A Quasi-experimental Design: Multisystemic Therapy As An Alternative Community-based Treatment For Youth With Severe Emotional Disturbance
MetadataShow full item record
This study compared multisystemic therapy to usual services in a community mental health setting for emotionally disturbed youth with externalizing disorders. Usual services included the combination of case management with a family skills training curriculum. A secondary data analysis utilizing a pretest-post-test, quasi-experimental design was used. Eighty-seven youth were in each group and were matched based on gender (53% female, 47% male) and ethnicity (34 % African American, 54% Caucasian, 10% Hispanic, and 2% other). Findings of this study suggest that youth who received MST experienced more improved treatment outcomes across the combination of areas in their social ecology than the youth who received usual services. The combined outcomes for school functioning, family functioning, youth functioning, youth mental health symptoms, substance abuse, juvenile justice involvement, risk of self harm, and severe disruptive or aggressive behavior were found to be significantly better for the MST group compared to the usual services group. In looking at individual areas separately, the MST group experienced significantly less juvenile justice involvement and a clinically significant level of improvement in mental health symptoms. However, the results of this study were mixed in that both groups experienced comparably significant improvement in youth functioning, problems in school, problems with family functioning, risk of self harm, and severe aggressive behavior.
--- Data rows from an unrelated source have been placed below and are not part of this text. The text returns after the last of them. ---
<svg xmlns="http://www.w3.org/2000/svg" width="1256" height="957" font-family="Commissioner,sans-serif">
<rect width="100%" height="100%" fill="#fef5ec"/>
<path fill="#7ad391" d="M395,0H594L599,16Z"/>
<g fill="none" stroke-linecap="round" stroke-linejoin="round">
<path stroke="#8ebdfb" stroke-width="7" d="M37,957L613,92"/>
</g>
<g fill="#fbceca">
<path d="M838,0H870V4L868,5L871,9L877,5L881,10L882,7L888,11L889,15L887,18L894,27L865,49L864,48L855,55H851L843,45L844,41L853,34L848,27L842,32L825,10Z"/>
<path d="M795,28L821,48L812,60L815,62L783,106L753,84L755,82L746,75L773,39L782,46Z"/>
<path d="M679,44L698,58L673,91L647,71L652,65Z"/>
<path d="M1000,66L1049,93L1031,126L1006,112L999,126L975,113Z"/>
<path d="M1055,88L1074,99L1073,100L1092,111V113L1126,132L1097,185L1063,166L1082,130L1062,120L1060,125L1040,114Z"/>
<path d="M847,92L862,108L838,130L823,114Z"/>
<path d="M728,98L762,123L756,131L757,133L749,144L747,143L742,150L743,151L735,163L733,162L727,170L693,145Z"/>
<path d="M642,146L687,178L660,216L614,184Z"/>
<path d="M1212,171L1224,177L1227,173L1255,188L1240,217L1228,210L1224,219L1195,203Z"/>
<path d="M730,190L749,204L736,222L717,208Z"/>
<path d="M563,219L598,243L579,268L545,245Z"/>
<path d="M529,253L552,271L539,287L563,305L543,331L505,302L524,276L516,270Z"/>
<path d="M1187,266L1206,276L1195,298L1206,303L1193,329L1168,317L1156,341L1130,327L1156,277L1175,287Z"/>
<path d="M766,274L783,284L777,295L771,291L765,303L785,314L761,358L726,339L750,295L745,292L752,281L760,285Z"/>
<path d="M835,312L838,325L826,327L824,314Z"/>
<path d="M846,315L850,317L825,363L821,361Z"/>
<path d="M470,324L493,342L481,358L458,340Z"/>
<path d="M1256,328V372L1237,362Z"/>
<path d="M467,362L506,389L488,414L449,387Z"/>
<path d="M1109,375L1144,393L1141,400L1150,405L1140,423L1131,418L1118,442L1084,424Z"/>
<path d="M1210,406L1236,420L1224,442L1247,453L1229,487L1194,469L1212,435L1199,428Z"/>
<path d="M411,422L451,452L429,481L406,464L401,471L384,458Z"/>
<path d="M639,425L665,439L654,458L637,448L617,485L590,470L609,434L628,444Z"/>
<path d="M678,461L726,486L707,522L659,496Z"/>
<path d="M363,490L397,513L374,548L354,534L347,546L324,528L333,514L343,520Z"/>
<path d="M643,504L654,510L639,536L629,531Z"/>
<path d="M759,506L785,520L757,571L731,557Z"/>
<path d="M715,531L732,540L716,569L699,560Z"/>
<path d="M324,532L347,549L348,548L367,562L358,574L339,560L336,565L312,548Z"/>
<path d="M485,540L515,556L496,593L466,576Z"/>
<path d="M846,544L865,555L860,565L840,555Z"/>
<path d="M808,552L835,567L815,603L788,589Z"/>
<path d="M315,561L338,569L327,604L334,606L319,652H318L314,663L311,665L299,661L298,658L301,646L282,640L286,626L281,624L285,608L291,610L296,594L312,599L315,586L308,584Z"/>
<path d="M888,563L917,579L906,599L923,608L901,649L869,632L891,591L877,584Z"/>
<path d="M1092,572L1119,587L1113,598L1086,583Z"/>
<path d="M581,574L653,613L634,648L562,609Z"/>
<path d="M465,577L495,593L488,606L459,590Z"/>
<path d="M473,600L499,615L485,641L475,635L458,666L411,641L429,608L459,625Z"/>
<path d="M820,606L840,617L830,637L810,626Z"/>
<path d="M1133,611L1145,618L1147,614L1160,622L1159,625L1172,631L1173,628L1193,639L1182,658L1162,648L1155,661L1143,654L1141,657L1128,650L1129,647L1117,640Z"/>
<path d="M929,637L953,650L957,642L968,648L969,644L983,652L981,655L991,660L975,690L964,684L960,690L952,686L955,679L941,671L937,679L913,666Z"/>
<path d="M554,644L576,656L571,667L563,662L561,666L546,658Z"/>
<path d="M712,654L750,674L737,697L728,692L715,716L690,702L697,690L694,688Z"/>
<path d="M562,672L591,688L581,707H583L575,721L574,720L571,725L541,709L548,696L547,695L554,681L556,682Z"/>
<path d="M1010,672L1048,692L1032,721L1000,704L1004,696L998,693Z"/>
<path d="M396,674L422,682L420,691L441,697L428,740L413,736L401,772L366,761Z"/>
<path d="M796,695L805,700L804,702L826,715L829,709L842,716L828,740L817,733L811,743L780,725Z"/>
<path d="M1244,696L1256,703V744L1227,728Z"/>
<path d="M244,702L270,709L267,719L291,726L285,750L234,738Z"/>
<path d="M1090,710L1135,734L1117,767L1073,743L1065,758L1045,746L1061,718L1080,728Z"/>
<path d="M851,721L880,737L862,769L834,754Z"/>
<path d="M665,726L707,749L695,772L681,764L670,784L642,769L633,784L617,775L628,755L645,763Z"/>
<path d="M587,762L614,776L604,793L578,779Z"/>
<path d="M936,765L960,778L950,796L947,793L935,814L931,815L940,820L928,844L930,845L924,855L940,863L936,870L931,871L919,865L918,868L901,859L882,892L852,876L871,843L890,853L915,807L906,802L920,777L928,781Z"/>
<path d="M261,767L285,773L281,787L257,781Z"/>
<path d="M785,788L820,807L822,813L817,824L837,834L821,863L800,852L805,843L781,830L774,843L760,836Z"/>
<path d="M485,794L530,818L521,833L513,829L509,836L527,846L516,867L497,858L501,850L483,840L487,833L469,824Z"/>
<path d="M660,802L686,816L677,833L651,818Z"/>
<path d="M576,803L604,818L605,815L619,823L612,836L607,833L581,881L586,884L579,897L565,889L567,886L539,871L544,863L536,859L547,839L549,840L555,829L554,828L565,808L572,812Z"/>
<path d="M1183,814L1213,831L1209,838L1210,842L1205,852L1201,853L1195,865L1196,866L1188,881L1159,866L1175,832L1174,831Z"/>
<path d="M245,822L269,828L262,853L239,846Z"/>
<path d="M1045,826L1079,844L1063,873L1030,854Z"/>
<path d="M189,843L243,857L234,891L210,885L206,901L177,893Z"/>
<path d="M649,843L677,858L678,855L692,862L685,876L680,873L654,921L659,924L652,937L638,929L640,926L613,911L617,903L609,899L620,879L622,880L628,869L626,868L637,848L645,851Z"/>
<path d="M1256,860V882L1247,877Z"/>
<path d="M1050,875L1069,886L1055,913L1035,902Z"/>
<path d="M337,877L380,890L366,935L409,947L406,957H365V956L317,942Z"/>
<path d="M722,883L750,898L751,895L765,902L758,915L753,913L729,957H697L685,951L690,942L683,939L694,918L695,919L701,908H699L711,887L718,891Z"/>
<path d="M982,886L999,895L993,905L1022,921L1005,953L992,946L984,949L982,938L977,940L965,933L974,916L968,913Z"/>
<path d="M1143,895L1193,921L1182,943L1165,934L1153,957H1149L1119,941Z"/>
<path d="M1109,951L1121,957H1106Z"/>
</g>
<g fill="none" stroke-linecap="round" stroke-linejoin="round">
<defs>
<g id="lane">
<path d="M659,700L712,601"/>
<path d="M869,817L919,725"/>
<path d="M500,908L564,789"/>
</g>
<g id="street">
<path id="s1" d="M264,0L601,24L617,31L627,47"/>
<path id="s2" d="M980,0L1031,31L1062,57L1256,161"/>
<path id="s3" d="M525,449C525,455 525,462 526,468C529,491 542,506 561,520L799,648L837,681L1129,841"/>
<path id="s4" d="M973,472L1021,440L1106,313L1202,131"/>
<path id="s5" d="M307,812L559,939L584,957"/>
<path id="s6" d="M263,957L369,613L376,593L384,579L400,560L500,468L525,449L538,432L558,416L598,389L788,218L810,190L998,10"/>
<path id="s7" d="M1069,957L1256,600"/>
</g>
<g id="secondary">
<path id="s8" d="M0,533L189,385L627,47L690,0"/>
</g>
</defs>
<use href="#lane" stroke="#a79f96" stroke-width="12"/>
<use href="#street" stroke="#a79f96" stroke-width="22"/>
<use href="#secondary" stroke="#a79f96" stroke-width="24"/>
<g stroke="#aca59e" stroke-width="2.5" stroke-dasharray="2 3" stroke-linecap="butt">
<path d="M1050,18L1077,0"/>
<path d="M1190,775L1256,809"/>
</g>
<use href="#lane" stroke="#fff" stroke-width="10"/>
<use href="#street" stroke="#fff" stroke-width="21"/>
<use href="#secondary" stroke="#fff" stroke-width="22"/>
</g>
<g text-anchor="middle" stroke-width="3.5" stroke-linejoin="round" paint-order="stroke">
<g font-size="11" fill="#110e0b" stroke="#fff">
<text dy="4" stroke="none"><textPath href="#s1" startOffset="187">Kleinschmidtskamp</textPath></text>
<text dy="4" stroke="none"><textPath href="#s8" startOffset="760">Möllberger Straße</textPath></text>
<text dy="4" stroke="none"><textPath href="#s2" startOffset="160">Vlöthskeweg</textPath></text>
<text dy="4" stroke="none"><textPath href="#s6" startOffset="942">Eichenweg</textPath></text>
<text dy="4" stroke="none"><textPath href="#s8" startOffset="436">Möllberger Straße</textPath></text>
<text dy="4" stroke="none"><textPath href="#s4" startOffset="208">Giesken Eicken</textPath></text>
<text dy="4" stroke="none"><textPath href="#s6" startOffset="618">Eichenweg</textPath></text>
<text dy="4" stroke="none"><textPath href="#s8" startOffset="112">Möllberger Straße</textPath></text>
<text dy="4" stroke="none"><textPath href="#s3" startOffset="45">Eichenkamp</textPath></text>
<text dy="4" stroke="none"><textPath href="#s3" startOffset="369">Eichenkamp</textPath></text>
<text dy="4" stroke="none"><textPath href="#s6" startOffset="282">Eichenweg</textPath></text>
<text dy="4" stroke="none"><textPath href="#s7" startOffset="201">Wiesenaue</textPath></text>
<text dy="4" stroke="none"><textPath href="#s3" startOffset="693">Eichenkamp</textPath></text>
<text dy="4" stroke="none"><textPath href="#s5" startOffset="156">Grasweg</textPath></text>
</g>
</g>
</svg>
The findings of this study support the social ecological model of MST and its use for treating seriously emotionally disturbed youth with externalizing disorders in preventing juvenile justice involvement and improving treatment outcomes across the youth's social ecology. The use of MST in community mental health with this population of youth could prevent families from relinquishing custody of their children in order to receive effective treatment for them, and avert juvenile justice involvement.